STATED EXERCISE:
Decide whether each statement agrees with the Wi-Fi image transmission text, answering yes or no and quoting the deciding words: 1. The app's decoder setting shows the video stream is H.264 encoded. 2. A newer version of the app was picked because it was easier to analyze. 3. The 2.4GHz channel is usually less congested than the 5GHz channel.

TEXT TO READ:
# # # # #
Another disadvantage of Wi-Fi image transmission is that if the 802.11 protocol is followed without modifying the interframe space and backoff random numbers to gain an unfair advantage in channel contention, this image transmission does not have a higher transmission priority compared to other Wi-Fi devices. When many other Wi-Fi devices are active on the channel, it inevitably leads to image transmission stuttering. Fortunately, the congestion level of the 5GHz channel is generally better than that of 2.4GHz.

Decompiling Android APK#

It was still difficult to see the specific content of the data packets through packet capture, especially the meanings of the various fields in the header. Therefore, I attempted to analyze the logic within the Zhixun Android app. Since the updated version added more code to support other devices, the older version was more conducive to analysis. I downloaded an older version that supports Yingmou image transmission from apkpure (Accsoon 1.2.5 Android APK). Using Jadx to decompile the apk, I mainly looked for the following content:

UDP video stream data packet composition, to correctly parse the video stream;
TCP control command content and sending logic, to correctly trigger the device to start sending functionality.

Untitled 7

Analysis of the key logic in the Java code:

MediaCodecUtil Class
- Encapsulates operations on Android's native codec interface MediaCodec.
- In the constructor, MediaCodec is initialized, and from the parameters during initialization, it can be inferred that the decoder used is "video/avc", meaning the transmitted video stream is H.264 encoded.
- When initializing MediaCodec, the MediaCodec.configure method passes in a Surface, and MediaCodec will directly output the decoded video frames to the BufferQueue of that Surface and call back onFrameAvailable().
- The putDataToInputBuffer method corresponds to the input buffer of MediaCodec. It will request an empty buffer from the buffer queue, copy the data that needs to be decoded into it, and then place it into the input buffer queue.
- The renderOutputBuffer method corresponds to the output buffer of MediaCodec. It will retrieve the decoded data from the output buffer queue and then release that buffer.

MediaServerClass Class
- The Start() method calls MediaRtms.Start() and TcpLinkClass.StartMediaStream(), respectively starting UDP and TCP. H264FrameReceiveHandle is passed as a callback function when instantiating MediaRtms. When H264FrameReceiveHandle is called, it will ultimately call putDataToInputBuffer and renderOutputBuffer in MediaCodecUtil.
# # # # #
RAW DATA:

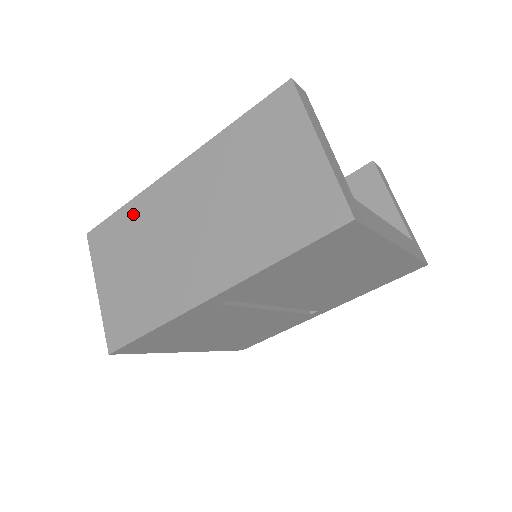
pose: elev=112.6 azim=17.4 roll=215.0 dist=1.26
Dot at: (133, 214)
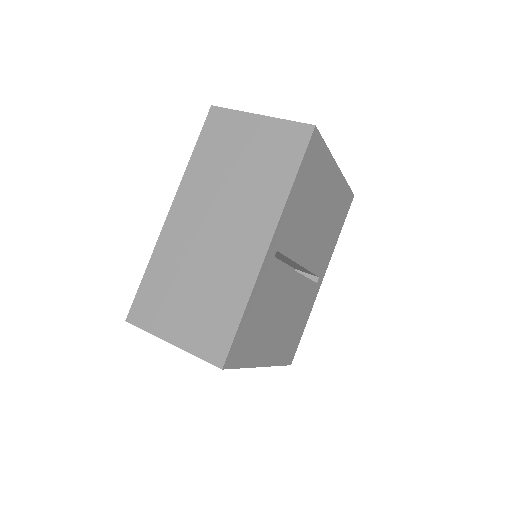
# # # # #
TASK ANSWER:
1. Yes: "meaning the transmitted video stream is H.264 encoded"
2. No: "the older version was more conducive to analysis"
3. No: "the congestion level of the 5GHz channel is generally better than that of 2.4GHz"